4. The most definitive signs of a bubble bursting came by the middle of 2007, as the cost of insuring new mortgage-backed securities skyrocketed, leading to steep declines in issuance of mortage backed securities and squeezing of the mortgage financing market. Sub-prime originations almost dried up, plummeting from $160 billion in the third quarter of 2006 to $28 billion in the third quarter of 2007 and mortgage-backed security issuance fell comparably, from $483 billion in all of 2006 to only $30.7 billion in the third quarter of 2007. The liquidity generated by housing had dried up.
5. Though the dot com bubble wiped out $10 trillion in assets, the effects of the mortgage bubble which wiped out more than $3 trillion, has been much more devastating.
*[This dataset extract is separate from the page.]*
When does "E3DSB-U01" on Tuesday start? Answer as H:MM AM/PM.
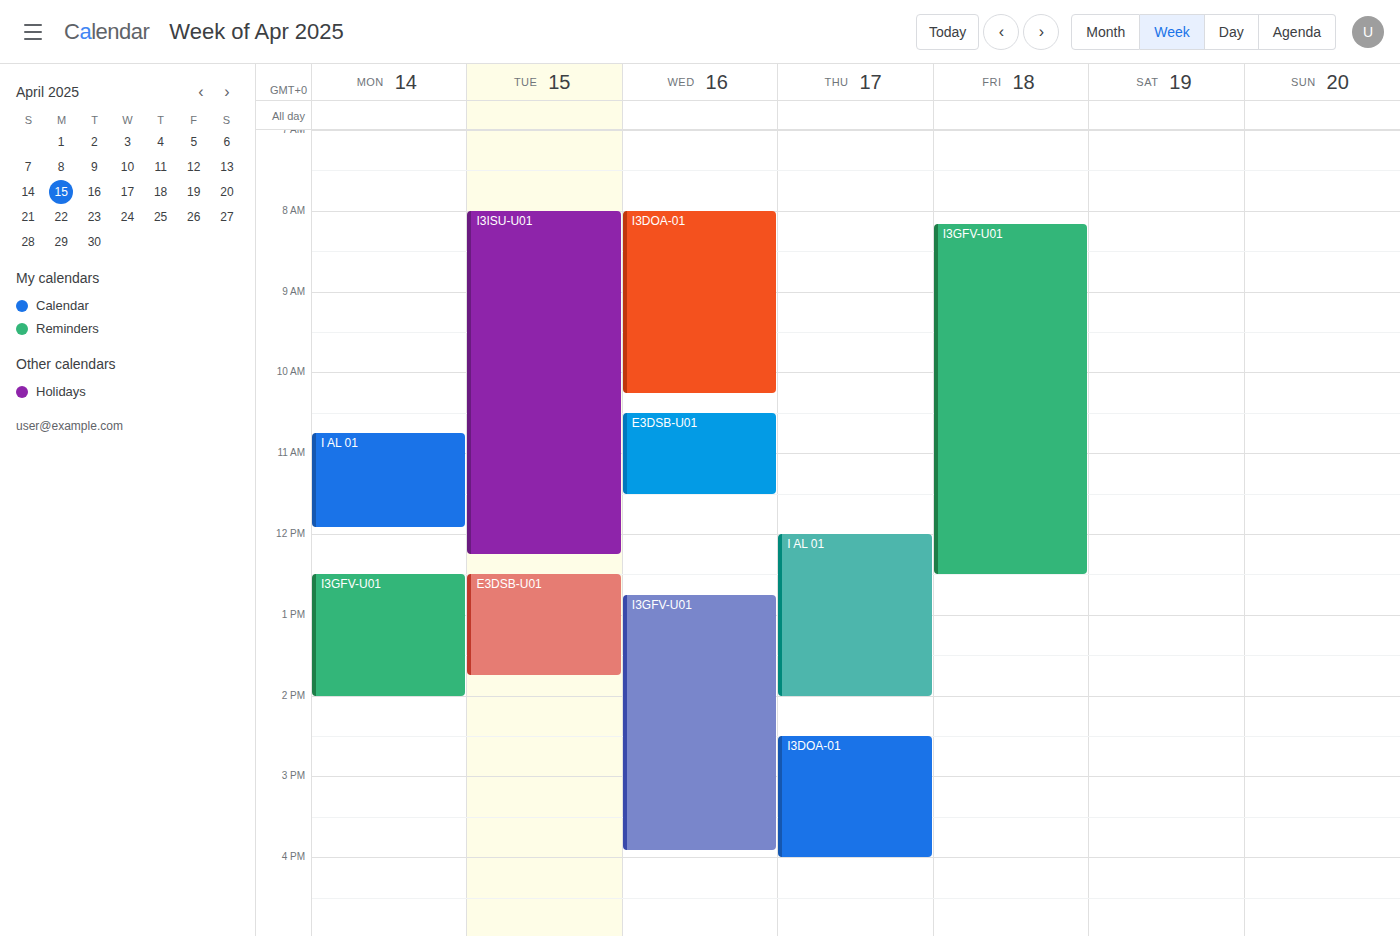
12:30 PMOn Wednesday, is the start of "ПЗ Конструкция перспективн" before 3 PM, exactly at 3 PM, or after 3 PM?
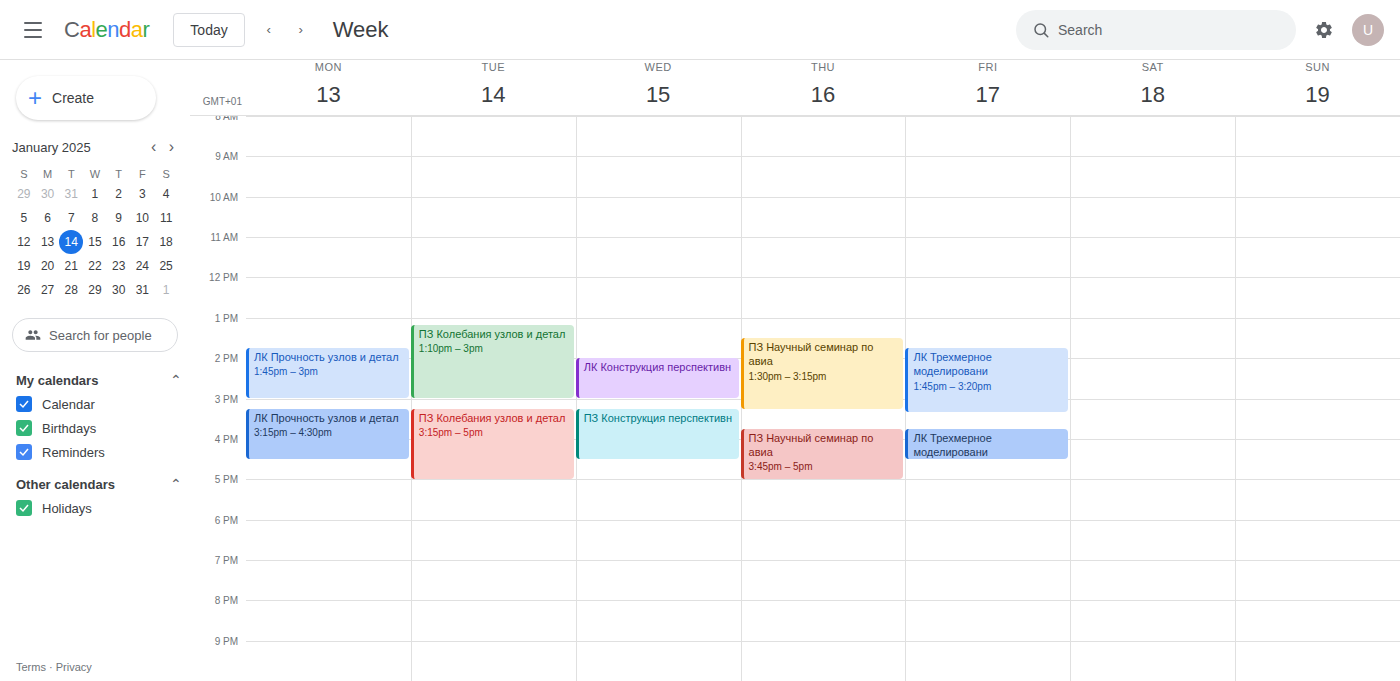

In the equities-market downturn early in this decade, declining assets were held by institutional and individual investors that either owned the assets outright, or held only a small fraction on margin, so losses were absorbed by their owners.
In the current crisis, declining housing assets were often, in effect, purchased between 90% and 100% on margin. As millions of homes became worth less than the loans on them (it was estimated that 10.5 million homes had negative equity), huge losses have been transmitted to lending institutions, investment banks, investors in mortgage-backed securities, sellers of credit default swaps, and the insurer of last resort, the U.S. Treasury. The interest-only adjustable-rate mortgage (ARM), and the negative-equity option ARMs, mortgages at teaser rates etc, coupled with securitization and leverage meant that the scale of penetration of the bubble was spectacularly deep and all-pervasive in the financial system. As Smith and Gjerstad write,
"Why does one crash cause minimal damage to the financial system, so that the economy can pick itself up quickly, while another crash leaves a devastated financial sector in the wreckage? The hypothesis we propose is that a financial crisis that originates in consumer debt, especially consumer debt concentrated at the low end of the wealth and income distribution, can be transmitted quickly and forcefully into the financial system. It appears that we're witnessing the second great consumer debt crash (first being the Great Depression), the end of a massive consumption binge."